Kâinatın objesi ve merkez varlık olarak tanımladıkları “insan” ı, insan davranışlarını ve davranış nedenlerini araştırdıkları ve proje gereği ‘okul dışı eğitim’ olarak tanımladıkları; Bazıları merkezi yönetimin sorumluluk alanına giren, ancak kendilerini bencillikten kurtaran, (sayılan alanların tümünde) bilinçlendiren çalışmaları yaparken yaşam tarzları kökten değişti:
‘Yasa bağımlısı; Kanunları bilen ve uygulayan’ oldular.
Kendilerini tanımağa ve dünyada oluş nedenlerini anlamaya başladılar.
‘Evreni, Yurdu ve milleti özden çok sevme ilkesi’ni özümsediler,
Edindikleri ‘tecrübi bilgi’ ile işlevi aşağıda açıklanan Bilinç Üniversitesi’ni kurdular.
‘Bilgi Çağı’nı ve (dünyevi) değerlerini aştıklarının, ‘Bilinç Çağı’nın kendine özgü yüksek (uhrevi) değerleriyle tanıştıklarının ve bilinç konusunda uzmanlaştıklarının farkına vardılar.

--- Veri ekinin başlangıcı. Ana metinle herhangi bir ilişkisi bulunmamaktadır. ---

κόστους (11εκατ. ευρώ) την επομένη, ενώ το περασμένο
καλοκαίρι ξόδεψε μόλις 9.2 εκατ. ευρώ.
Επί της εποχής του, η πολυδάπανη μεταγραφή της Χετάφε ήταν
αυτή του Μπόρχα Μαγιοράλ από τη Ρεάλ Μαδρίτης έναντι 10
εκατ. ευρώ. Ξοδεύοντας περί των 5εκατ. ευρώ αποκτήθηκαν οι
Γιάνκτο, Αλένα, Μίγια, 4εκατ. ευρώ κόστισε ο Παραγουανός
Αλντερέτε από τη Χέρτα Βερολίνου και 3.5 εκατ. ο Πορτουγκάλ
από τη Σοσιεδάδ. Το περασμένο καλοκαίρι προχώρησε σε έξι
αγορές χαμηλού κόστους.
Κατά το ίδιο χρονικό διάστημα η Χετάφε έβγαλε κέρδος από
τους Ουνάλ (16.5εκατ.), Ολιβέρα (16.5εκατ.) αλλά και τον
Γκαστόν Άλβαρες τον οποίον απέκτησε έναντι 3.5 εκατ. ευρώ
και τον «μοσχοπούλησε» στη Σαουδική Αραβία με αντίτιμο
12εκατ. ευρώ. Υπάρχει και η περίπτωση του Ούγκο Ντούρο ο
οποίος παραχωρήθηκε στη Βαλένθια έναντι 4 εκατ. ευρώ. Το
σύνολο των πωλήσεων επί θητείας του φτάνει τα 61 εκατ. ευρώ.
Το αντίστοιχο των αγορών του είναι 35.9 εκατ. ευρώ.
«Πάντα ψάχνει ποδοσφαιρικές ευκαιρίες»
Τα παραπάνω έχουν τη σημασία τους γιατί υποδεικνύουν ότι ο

Sonuçta kendilerini “Bilinçolog” olarak tanımlayabileceklerini düşündüler.
LÜTFEN DİKKAT: Bilinç Üniversitesi (www.bilinc-universitesi) kurucuları; bu gezegende bilinç konusunda diploma verebilecek yetkinlikte bir kurum ya da kuruluş bulunmadığına göre; Bilinçolog olup olmadıklarına yaşam biçimlerine bakılarak karar verilebileceğini savunurlar.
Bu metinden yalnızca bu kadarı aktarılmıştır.